Deadly Eyes (1982) [REVIEW] | Game Of Rats

I would like to thank Canada for asking the question: can we remake The Killer Shrews and make it less crap, despite also making it about rats?

I mean, especially if you’re a fan of MST3K it’s hard not to think of that, not because the mutated animals are shrews, but because they did the same trick of dressing up dogs (daschunds here) with special effects to make the rats, alongside some puppet props.

To be fair, of course this movie was bound to have a bigger budget and be better given how notoriusly low the budget was for The Killer Shrews, how it was pretty much a “regional” drive-in flick with actors that were hard to understand due to the accents and dialect… and it’s a better movie all around. The old trick of using dogs masquerading as rats actually works here, because they do have better budgets for the effects, instead of just putting moss and bad wigs on the poor canines, so you don’t really notice they’re dogs while watching, and the rats puppets and props are actually decent-to-good in quality, so the answer to the question posed at the beginning is already “yes”.

I think we already had enough movie about killer rats with the infamous Bruno Mattei & Claudio Fragasso collaboration for Rats Nights Of Terror, and the 2002 “Rats”, not be confused with the 2003 film also simply called “Rats”, or “Killer Rats”.

But ironically, it’s not that overpopulated as a niche of the “killer animals” subgenre, so whatever, we can handle one more killer rats movie for sure.

In this case, it’s contaminated grain that causes the overgrowth of rats to dog size that swarm Toronto, the rest is the usual monster movie staple of a couple of unlikely heroes discovering the monster (here a college basketball coach and a health inspector) and searching for its nest before they spread and attack, especially with a new subway being inaugurated the very same day.

It’s a Golden Harvest production, which in itself really might not say much to the younger crowd of cinema “scuba dumpster divers”, because it’s a Hong-Kong based company best known for introducing martial artists and legends like Bruce Lee, Jackie Chan and Sammo Hung to the western markets. And – among other things – also producing the first TMNT movie trilogy back in the 90s.

While the rats in the movie don’t know kung fu or anything like that, it make sense to have Robert Clouse involved, as he is known for directing Ultimate Warrior (definitely more than Gymkata) and the Bruce Lee films, ironically including Enter The Dragon, the film that launched Lee’s career in the west, and Game Of Death, the sacrilegious movie where they overimposed a carboard print of Lee’s face over his impersonator, and used real footage from Lee’s funeral as part of the narrative.

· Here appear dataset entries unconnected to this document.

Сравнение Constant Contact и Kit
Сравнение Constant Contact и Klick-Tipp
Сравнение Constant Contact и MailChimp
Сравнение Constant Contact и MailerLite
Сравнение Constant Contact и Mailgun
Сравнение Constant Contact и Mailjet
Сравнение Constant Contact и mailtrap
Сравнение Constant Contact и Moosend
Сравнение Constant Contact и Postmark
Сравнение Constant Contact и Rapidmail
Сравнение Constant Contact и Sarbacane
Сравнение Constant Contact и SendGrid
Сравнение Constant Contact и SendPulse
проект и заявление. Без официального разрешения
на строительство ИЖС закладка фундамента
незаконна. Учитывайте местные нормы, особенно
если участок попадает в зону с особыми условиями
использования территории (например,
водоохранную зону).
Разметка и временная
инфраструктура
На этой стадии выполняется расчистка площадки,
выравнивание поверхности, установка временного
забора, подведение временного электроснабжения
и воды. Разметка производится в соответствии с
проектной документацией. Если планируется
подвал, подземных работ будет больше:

And they want you to remember that, since at one point characters go to the cinema to see Game Of Death, we even get to see them watch a bit of the Bruce Lee VS Karem Abdul Jabbar in the theathre. So while Deadly Eyes wasn’t exactly his forte,he directs it fine, though it could move along a bit faster, as you have to wait until the last 20 minutes to see more rats attacking people (though the first human victim is a baby, ballsy), there’s padding in form of a romantic subplot about a creepy college girl who wants to fuck her sports teacher, health inspectors who literally fish documents from a wastebin, but we do get rats eating corpses, attacking en masse and being set on fire.

It’s entertaining enough, the characters are ok (with one exception), and the performances are decent, with a mostly canadian cast of tv and movie actors, but also has Cec Linder (Lolita, Goldfinger, Quatermass And The Pit) playing the animal expert, and there’s the special appearance of Scatman Crothers (One Flew Over The Cuckoo’s Nest, The Shining), who delightfully plays an old and cranky health inspector, a minor role but he’s more in the movie than i expected and i’m glad to have him crank around and taunt giant rats before getting eaten by the fuckers.

Overall, it’s alright. Middle of the road, yes, but for a killer rat movie, i think it’s “fine”.